Question

Find the equation of the plane which passes through the point (3, 4, −1) and is parallel to the plane 2x − 3y + 5z + 7 = 0. Also, find the distance between the two planes.

 

Answer 1

\[ \text{ Let the equation of a plane parallel to the given plane be } \]

\[2x - 3y + 5z = k . . . \left( 1 \right)\]

\[\text{ This passes through (3, 4, -1).} \hspace{0.167em} \text{ So } ,\]

\[2 \left( 3 \right) - 3 \left( 4 \right) + 5 \left( - 1 \right) = k\]

\[ \Rightarrow k = -11 \]

\[\text{ Substituting this in (1), we get } \]

\[2x - 3y + 5z = -11 . . . \left( 1 \right), \text{ which is the equation of the required plane } .\]

\[\text{ The equation of the given plane is } \]

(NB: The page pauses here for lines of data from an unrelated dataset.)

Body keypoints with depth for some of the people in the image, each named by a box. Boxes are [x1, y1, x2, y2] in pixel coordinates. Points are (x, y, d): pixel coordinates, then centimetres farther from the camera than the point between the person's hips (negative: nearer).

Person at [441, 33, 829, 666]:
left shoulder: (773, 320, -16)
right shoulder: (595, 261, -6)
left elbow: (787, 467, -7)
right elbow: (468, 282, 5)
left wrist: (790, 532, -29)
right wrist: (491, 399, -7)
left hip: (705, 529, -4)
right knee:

\[2x - 3y + 5z = - 7 . . . \left( 2 \right)\]

\[ \text{ We know that the distance between two planes ax + by }+ cz = d_{ 1} \text{ and } ax + by + cz = d_{2 } \text{ is } \frac{\left| d_{2 }- d_1 \right|}{\sqrt{a^2 + b^2 + c^2}}\]
\[\text{ So, the required distance } \]

\[ = \frac{\left| - 7 - \left( - 11 \right) \right|}{\sqrt{2^2 + \left( - 3 \right)^2 + 5^2}}\]

\[ = \frac{\left| - 7 + 11 \right|}{\sqrt{4 + 9 + 25}}\]

\[ = \frac{4}{\sqrt{38}} \text{ units } \]